Red Mutiny
- Softcover edition
- Author: Neal Bascomb
- Language: English
- Publisher: Houghton Mifflin Harcourt
- Publication date: May 17, 2007
- Publication place: United States
- Media type: Print, e-book
- Pages: 400 pp.
- ISBN: 978-0618592067
- Preceded by: The Perfect Mile
- Followed by: Hunting Eichmann

= Red Mutiny: Eleven Fateful Days on the Battleship Potemkin =

Red Mutiny: Eleven Fateful Days on the Battleship Potemkin is a 2007 book by American writer Neal Bascomb. It was released on May 17, 2007 by Houghton Mifflin Harcourt.
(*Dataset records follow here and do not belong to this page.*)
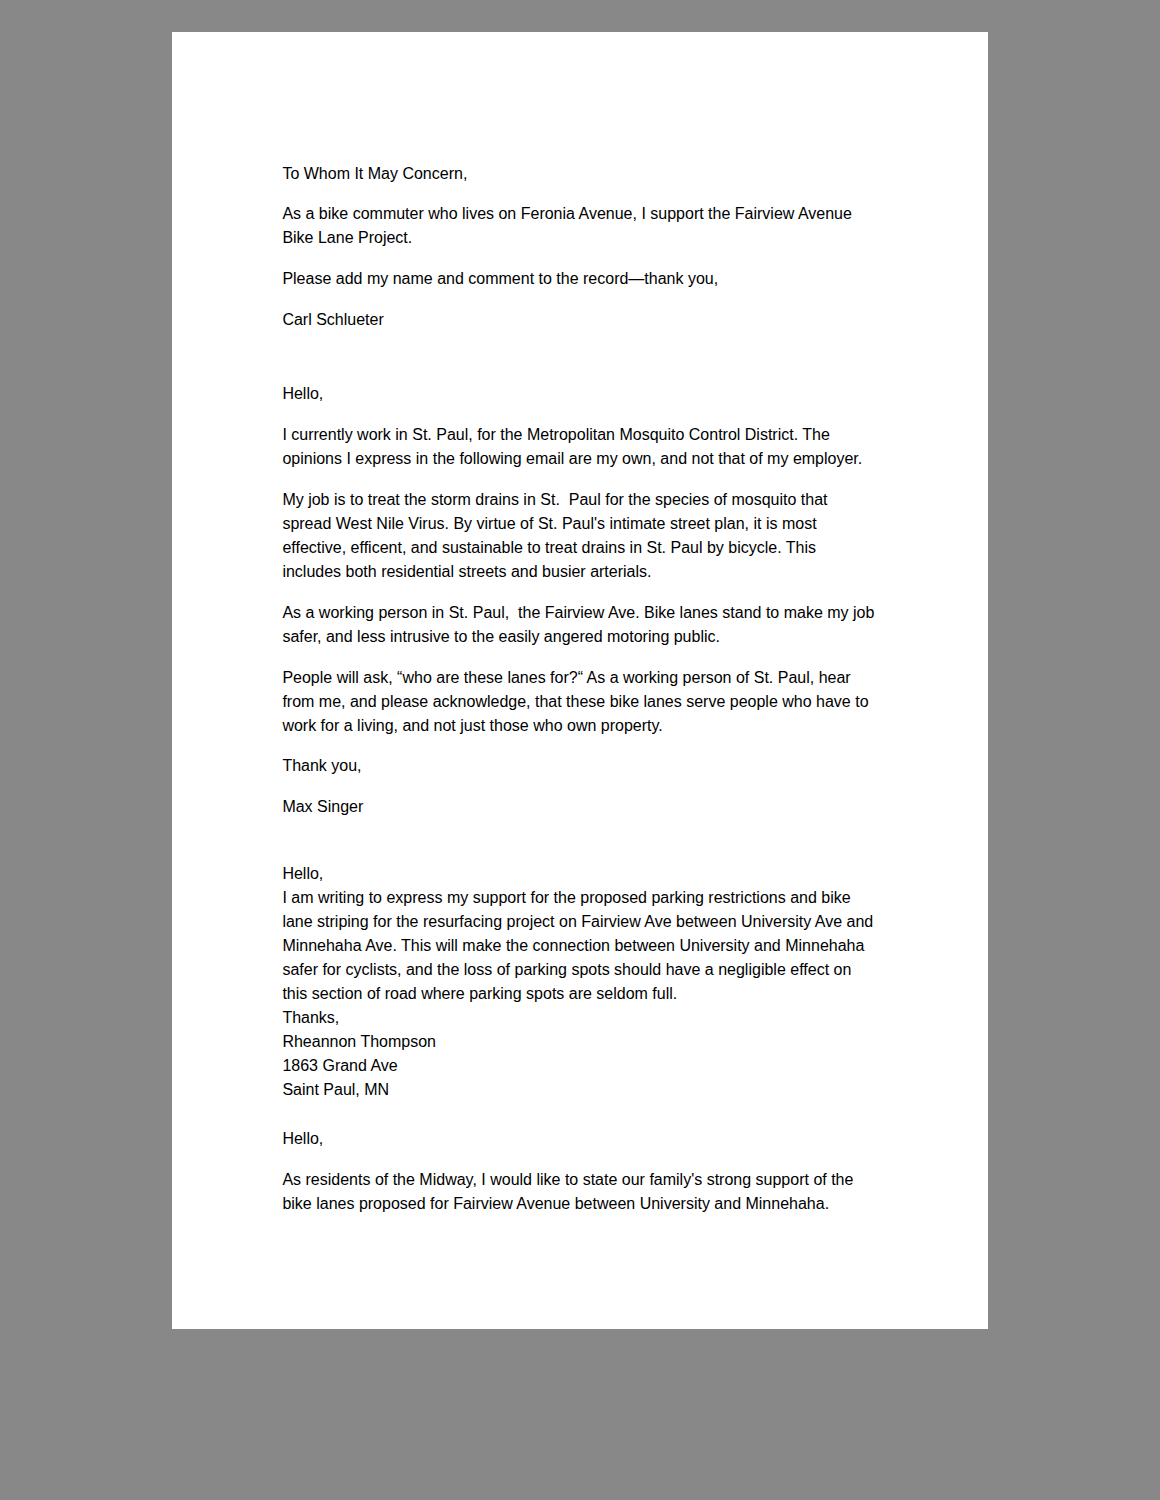To Whom It May Concern,
As a bike commuter who lives on Feronia Avenue, I support the Fairview Avenue Bike Lane Project.
Please add my name and comment to the record—thank you,
Carl Schlueter
Hello,
I currently work in St. Paul, for the Metropolitan Mosquito Control District. The opinions I express in the following email are my own, and not that of my employer.
My job is to treat the storm drains in St. Paul for the species of mosquito that spread West Nile Virus. By virtue of St. Paul's intimate street plan, it is most effective, efficent, and sustainable to treat drains in St. Paul by bicycle. This includes both residential streets and busier arterials.
As a working person in St. Paul, the Fairview Ave. Bike lanes stand to make my job safer, and less intrusive to the easily angered motoring public.
People will ask, “who are these lanes for?“ As a working person of St. Paul, hear from me, and please acknowledge, that these bike lanes serve people who have to work for a living, and not just those who own property.
Thank you,
Max Singer
Hello,
I am writing to express my support for the proposed parking restrictions and bike lane striping for the resurfacing project on Fairview Ave between University Ave and Minnehaha Ave. This will make the connection between University and Minnehaha safer for cyclists, and the loss of parking spots should have a negligible effect on this section of road where parking spots are seldom full.
Thanks,
Rheannon Thompson
1863 Grand Ave
Saint Paul, MN
Hello,
As residents of the Midway, I would like to state our family's strong support of the bike lanes proposed for Fairview Avenue between University and Minnehaha.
The book focuses on the events of the Battleship Potemkin uprising.

==Awards==
The book won the United States Maritime Literature Award in 2007.

==Reception==
A reviewer of Kirkus Reviews commented "Bascomb... presents the gripping events of June 1905 with sharply focused immediacy and a flair for high drama. The mutiny aboard the Potemkin, which threatened the entire Black Sea Fleet, was eventually suppressed, but it helped sow the seeds of the Russian Revolution. In Bascomb’s capable hands, this powerful morality play vividly reminds us never to underestimate a handful of people willing to die for an idea... History at its best: readable, dramatic and propelled by unforgettable principals."